(The data)
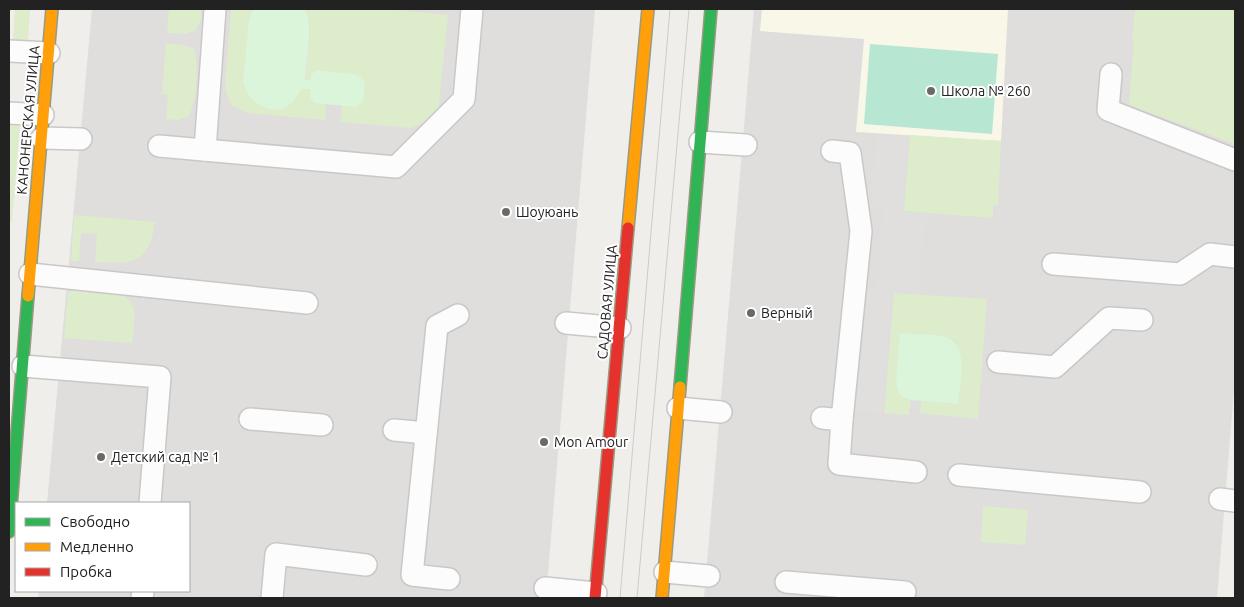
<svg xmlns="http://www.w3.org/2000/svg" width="1244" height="607" font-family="Ubuntu,sans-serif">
<rect width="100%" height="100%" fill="#f0eeeb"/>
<g fill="#dfdedc">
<path d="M92 9H595L546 598H38L39 591H189V503H47Z"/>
<path d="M754 9H1235V379L1217 598H704Z"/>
</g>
<path fill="#f8f7e8" d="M762 9H1008L1001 141 856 132 864 39 760 31Z"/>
<g fill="#ddeccb">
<path d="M15 9H30L28 42 13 40Z"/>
<path d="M169 9H201V20L195 31 184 34 167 33Z"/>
<path d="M231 9H253L249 19 301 89H310L314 102 326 104 325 120 248 113 231 105 225 88Z"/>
<path d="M305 9H389L448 15 438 115 412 128 340 122 342 105 356 107 311 80H305C307 59 314 27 305 9Z"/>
<path d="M1135 9H1235V144L1129 105 1134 39H1132Z"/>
<path d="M166 43 183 45 194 49C199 67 197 98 189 116L178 120 166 119 168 95 162 94Z"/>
<path d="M9 123 20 124 12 222H9Z"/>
<path d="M910 135 1001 141 998 205H993V218L904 211Z"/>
<path d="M74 215 155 222C149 264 134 264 95 262L97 234 81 233 79 261H71Z"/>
<path d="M80 288C98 290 130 287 134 311 135 321 133 333 132 343L64 338 68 292Z"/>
<path d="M894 293 987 299 978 419 920 413 921 401 958 404 956 342C940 332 918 334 900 333L896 389 904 398 911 400 909 415 884 413Z"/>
<path d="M983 506 1028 510 1025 545 981 542Z"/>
</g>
<g fill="#daf5da">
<path d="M253 9H305C314 28 306 59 305 80H311V75L316 70 358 75 365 82 363 102 356 107 314 103 310 97V89H301C298 95 295 101 289 105 270 118 247 101 243 82L249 19Z"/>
<path d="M900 333C914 334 932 333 946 337 970 345 960 385 958 404L911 400C901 398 897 393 896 383Z"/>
</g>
<path fill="#b7e6d2" d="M870 44 998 54 992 134 864 124Z"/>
<path fill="#e0dfde" d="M877 136 908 138 902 212 926 214 919 293 892 291 882 413 853 411 865 288 876 289 884 208 871 207Z"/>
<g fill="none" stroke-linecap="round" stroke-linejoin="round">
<defs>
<g id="lane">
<path d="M9 51 49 53"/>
<path d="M1111 74 1108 110 1235 160"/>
<path d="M9 113 43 115"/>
<path d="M42 138 81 139"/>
<path d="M700 142 746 145"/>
<path d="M159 146 396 167 464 99 472 9"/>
<path d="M205 150 215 9"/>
<path d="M832 151 850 153 861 231 842 420"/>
<path d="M1053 264 1180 274 1210 254 1235 257"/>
<path d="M30 274 307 303"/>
<path d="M566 323 620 328"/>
<path d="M998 362 1055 367 1109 318 1142 320"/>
<path d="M23 366 160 377 150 503"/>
<path d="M678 408 721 412"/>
<path d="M822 418 842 420 839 464 916 472"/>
<path d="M250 419 322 425"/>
<path d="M394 430 426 433"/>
<path d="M959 475 1140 492"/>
<path d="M1220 499 1235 501"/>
<path d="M665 572 709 576"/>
<path d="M449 579 412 575 437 326 458 315"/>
<path d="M786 582 905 592"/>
<path d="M545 588 596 593"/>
<path d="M142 598 143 591"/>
<path d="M272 598 276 554 366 565"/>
</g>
<g id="fast">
<path d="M680 387 711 9"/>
<path d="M9 532 28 296"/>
</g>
<g id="slow">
<path d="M628 228 648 9"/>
<path d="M28 296 52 9"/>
<path d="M662 598 680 387"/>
</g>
<path id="jam" d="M595 598 628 228"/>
</defs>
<use href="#lane" stroke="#c9c8c7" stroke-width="24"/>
<use href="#fast" stroke="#999a82" stroke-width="14"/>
<use href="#slow" stroke="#999a82" stroke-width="14"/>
<use href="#jam" stroke="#999a82" stroke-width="14"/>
<use href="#lane" stroke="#fdfcfc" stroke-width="21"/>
<use href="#fast" stroke="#30b455" stroke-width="11"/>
<use href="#slow" stroke="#ff9f0a" stroke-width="11"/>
<use href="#jam" stroke="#e5322d" stroke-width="11"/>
<g stroke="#ccc" stroke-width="1">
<path d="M620 598 670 9"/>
<path d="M637 598 689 9"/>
</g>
</g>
<g fill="#6a6968" stroke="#fff" stroke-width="2">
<circle cx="931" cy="91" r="5"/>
<circle cx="506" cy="212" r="5"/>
<circle cx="751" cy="313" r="5"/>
<circle cx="544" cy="442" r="5"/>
<circle cx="101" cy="457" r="5"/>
</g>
<g text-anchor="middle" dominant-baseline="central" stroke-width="4" stroke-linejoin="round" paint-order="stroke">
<g font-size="14" fill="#222" stroke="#fff" text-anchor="start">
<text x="941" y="91">Школа № 260</text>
<text x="516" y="212">Шоуюань</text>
<text x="761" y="313">Верный</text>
<text x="554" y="442">Mon Amour</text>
<text x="111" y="457">Детский сад № 1</text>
</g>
<g font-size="14" fill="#222" stroke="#fff">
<text transform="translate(28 120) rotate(-85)">КАНОНЕРСКАЯ УЛИЦА</text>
<text transform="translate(607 302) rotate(-85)">САДОВАЯ УЛИЦА</text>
</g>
</g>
<rect width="1244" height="607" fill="none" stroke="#222222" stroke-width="20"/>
<rect x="15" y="502" width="175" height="90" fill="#ffffff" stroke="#a7a7a7"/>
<rect x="25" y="518" width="25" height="8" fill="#30b455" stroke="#a7a7a7"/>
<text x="60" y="527" font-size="15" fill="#222222">Свободно</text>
<rect x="25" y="543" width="25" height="8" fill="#ff9f0a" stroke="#a7a7a7"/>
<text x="60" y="552" font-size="15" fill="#222222">Медленно</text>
<rect x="25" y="568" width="25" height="8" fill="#e5322d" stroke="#a7a7a7"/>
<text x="60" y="577" font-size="15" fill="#222222">Пробка</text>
</svg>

(Your objective) Exact copy, no pictures: please print the data above once more.

(Written solution)
<svg xmlns="http://www.w3.org/2000/svg" width="1244" height="607" font-family="Ubuntu,sans-serif">
<rect width="100%" height="100%" fill="#f0eeeb"/>
<g fill="#dfdedc">
<path d="M92 9H595L546 598H38L39 591H189V503H47Z"/>
<path d="M754 9H1235V379L1217 598H704Z"/>
</g>
<path fill="#f8f7e8" d="M762 9H1008L1001 141 856 132 864 39 760 31Z"/>
<g fill="#ddeccb">
<path d="M15 9H30L28 42 13 40Z"/>
<path d="M169 9H201V20L195 31 184 34 167 33Z"/>
<path d="M231 9H253L249 19 301 89H310L314 102 326 104 325 120 248 113 231 105 225 88Z"/>
<path d="M305 9H389L448 15 438 115 412 128 340 122 342 105 356 107 311 80H305C307 59 314 27 305 9Z"/>
<path d="M1135 9H1235V144L1129 105 1134 39H1132Z"/>
<path d="M166 43 183 45 194 49C199 67 197 98 189 116L178 120 166 119 168 95 162 94Z"/>
<path d="M9 123 20 124 12 222H9Z"/>
<path d="M910 135 1001 141 998 205H993V218L904 211Z"/>
<path d="M74 215 155 222C149 264 134 264 95 262L97 234 81 233 79 261H71Z"/>
<path d="M80 288C98 290 130 287 134 311 135 321 133 333 132 343L64 338 68 292Z"/>
<path d="M894 293 987 299 978 419 920 413 921 401 958 404 956 342C940 332 918 334 900 333L896 389 904 398 911 400 909 415 884 413Z"/>
<path d="M983 506 1028 510 1025 545 981 542Z"/>
</g>
<g fill="#daf5da">
<path d="M253 9H305C314 28 306 59 305 80H311V75L316 70 358 75 365 82 363 102 356 107 314 103 310 97V89H301C298 95 295 101 289 105 270 118 247 101 243 82L249 19Z"/>
<path d="M900 333C914 334 932 333 946 337 970 345 960 385 958 404L911 400C901 398 897 393 896 383Z"/>
</g>
<path fill="#b7e6d2" d="M870 44 998 54 992 134 864 124Z"/>
<path fill="#e0dfde" d="M877 136 908 138 902 212 926 214 919 293 892 291 882 413 853 411 865 288 876 289 884 208 871 207Z"/>
<g fill="none" stroke-linecap="round" stroke-linejoin="round">
<defs>
<g id="lane">
<path d="M9 51 49 53"/>
<path d="M1111 74 1108 110 1235 160"/>
<path d="M9 113 43 115"/>
<path d="M42 138 81 139"/>
<path d="M700 142 746 145"/>
<path d="M159 146 396 167 464 99 472 9"/>
<path d="M205 150 215 9"/>
<path d="M832 151 850 153 861 231 842 420"/>
<path d="M1053 264 1180 274 1210 254 1235 257"/>
<path d="M30 274 307 303"/>
<path d="M566 323 620 328"/>
<path d="M998 362 1055 367 1109 318 1142 320"/>
<path d="M23 366 160 377 150 503"/>
<path d="M678 408 721 412"/>
<path d="M822 418 842 420 839 464 916 472"/>
<path d="M250 419 322 425"/>
<path d="M394 430 426 433"/>
<path d="M959 475 1140 492"/>
<path d="M1220 499 1235 501"/>
<path d="M665 572 709 576"/>
<path d="M449 579 412 575 437 326 458 315"/>
<path d="M786 582 905 592"/>
<path d="M545 588 596 593"/>
<path d="M142 598 143 591"/>
<path d="M272 598 276 554 366 565"/>
</g>
<g id="fast">
<path d="M680 387 711 9"/>
<path d="M9 532 28 296"/>
</g>
<g id="slow">
<path d="M628 228 648 9"/>
<path d="M28 296 52 9"/>
<path d="M662 598 680 387"/>
</g>
<path id="jam" d="M595 598 628 228"/>
</defs>
<use href="#lane" stroke="#c9c8c7" stroke-width="24"/>
<use href="#fast" stroke="#999a82" stroke-width="14"/>
<use href="#slow" stroke="#999a82" stroke-width="14"/>
<use href="#jam" stroke="#999a82" stroke-width="14"/>
<use href="#lane" stroke="#fdfcfc" stroke-width="21"/>
<use href="#fast" stroke="#30b455" stroke-width="11"/>
<use href="#slow" stroke="#ff9f0a" stroke-width="11"/>
<use href="#jam" stroke="#e5322d" stroke-width="11"/>
<g stroke="#ccc" stroke-width="1">
<path d="M620 598 670 9"/>
<path d="M637 598 689 9"/>
</g>
</g>
<g fill="#6a6968" stroke="#fff" stroke-width="2">
<circle cx="931" cy="91" r="5"/>
<circle cx="506" cy="212" r="5"/>
<circle cx="751" cy="313" r="5"/>
<circle cx="544" cy="442" r="5"/>
<circle cx="101" cy="457" r="5"/>
</g>
<g text-anchor="middle" dominant-baseline="central" stroke-width="4" stroke-linejoin="round" paint-order="stroke">
<g font-size="14" fill="#222" stroke="#fff" text-anchor="start">
<text x="941" y="91">Школа № 260</text>
<text x="516" y="212">Шоуюань</text>
<text x="761" y="313">Верный</text>
<text x="554" y="442">Mon Amour</text>
<text x="111" y="457">Детский сад № 1</text>
</g>
<g font-size="14" fill="#222" stroke="#fff">
<text transform="translate(28 120) rotate(-85)">КАНОНЕРСКАЯ УЛИЦА</text>
<text transform="translate(607 302) rotate(-85)">САДОВАЯ УЛИЦА</text>
</g>
</g>
<rect width="1244" height="607" fill="none" stroke="#222222" stroke-width="20"/>
<rect x="15" y="502" width="175" height="90" fill="#ffffff" stroke="#a7a7a7"/>
<rect x="25" y="518" width="25" height="8" fill="#30b455" stroke="#a7a7a7"/>
<text x="60" y="527" font-size="15" fill="#222222">Свободно</text>
<rect x="25" y="543" width="25" height="8" fill="#ff9f0a" stroke="#a7a7a7"/>
<text x="60" y="552" font-size="15" fill="#222222">Медленно</text>
<rect x="25" y="568" width="25" height="8" fill="#e5322d" stroke="#a7a7a7"/>
<text x="60" y="577" font-size="15" fill="#222222">Пробка</text>
</svg>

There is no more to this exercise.